■ Consigne A
D'après l'extrait, combien de tokens brûle l'agent qui tourne 8 heures ?
■ Consigne B
Modifiez le passage de l'extrait qui commence par "Les workflows autonomes" et se termine par "fin de mois." : recopiez-le en mettant "sociétés" à la place de "entreprises".
■ Consigne C
Pour chacune des affirmations suivantes, dites si l'extrait la confirme (oui ou non), puis citez les mots de l'extrait qui le montrent.
(i) Les forfaits mensuels restent viables pour les fournisseurs.
(ii) Un token dans une recherche légale pèse plus qu'un token dans un résumé.
(iii) Ceux qui adoptent les agents IA doivent surveiller la consommation en temps réel.

■ Extrait du document

################

Les workflows autonomes ne ressemblent plus aux chatbots classiques : ils consomment des dizaines de fois plus de tokens, tournent pendant des heures sans interaction humaine, et rendent les forfaits mensuels non viables pour les fournisseurs. OpenAI, Anthropic et les autres pivotent vers un modèle de facturation à la consommation, où le prix du token varie selon la vitesse, la spécialisation du modèle et la valeur économique du résultat généré.
Le problème : un token bon marché ne dit rien sur le coût réel. Un agent qui tourne 8 heures et brûle 10 millions de tokens coûte bien plus cher que 1 million de tokens consommés instantanément. Les prix affichés deviennent illisibles, et les entreprises ne savent plus à quoi s'attendre en fin de mois.
Un token n'est pas une unité neutre — c'est une unité de coût masqué. La valeur créée dépend du contexte (un token dans une recherche légale pèse plus qu'un token dans un résumé). Les vieux modèles de tarification cassent. Les nouveaux émergent, opaques.
Résultat : ceux qui adoptent les agents IA doivent négocier des contrats sur mesure, implémenter des budgets stricts par workflow, et surveiller la consommation en temps réel. L'ère du "paye 20 $/mois, fais ce que tu veux" est terminée.

################

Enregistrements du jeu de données
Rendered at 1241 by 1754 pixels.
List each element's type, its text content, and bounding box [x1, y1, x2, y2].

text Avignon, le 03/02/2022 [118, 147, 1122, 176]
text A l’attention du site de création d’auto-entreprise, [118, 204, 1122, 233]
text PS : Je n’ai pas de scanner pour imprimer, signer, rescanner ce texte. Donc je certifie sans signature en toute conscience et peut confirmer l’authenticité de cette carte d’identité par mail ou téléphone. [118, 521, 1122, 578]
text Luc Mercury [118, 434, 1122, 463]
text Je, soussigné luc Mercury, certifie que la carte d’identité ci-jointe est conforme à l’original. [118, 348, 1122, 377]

################

■ Votre réponse A
10 millions de tokens.

■ Votre réponse B
Les workflows autonomes ne ressemblent plus aux chatbots classiques : ils consomment des dizaines de fois plus de tokens, tournent pendant des heures sans interaction humaine, et rendent les forfaits mensuels non viables pour les fournisseurs. OpenAI, Anthropic et les autres pivotent vers un modèle de facturation à la consommation, où le prix du token varie selon la vitesse, la spécialisation du modèle et la valeur économique du résultat généré.
Le problème : un token bon marché ne dit rien sur le coût réel. Un agent qui tourne 8 heures et brûle 10 millions de tokens coûte bien plus cher que 1 million de tokens consommés instantanément. Les prix affichés deviennent illisibles, et les sociétés ne savent plus à quoi s'attendre en fin de mois.

■ Votre réponse C
(i) Non : « rendent les forfaits mensuels non viables pour les fournisseurs ».
(ii) Oui : « un token dans une recherche légale pèse plus qu'un token dans un résumé ».
(iii) Oui : « surveiller la consommation en temps réel ».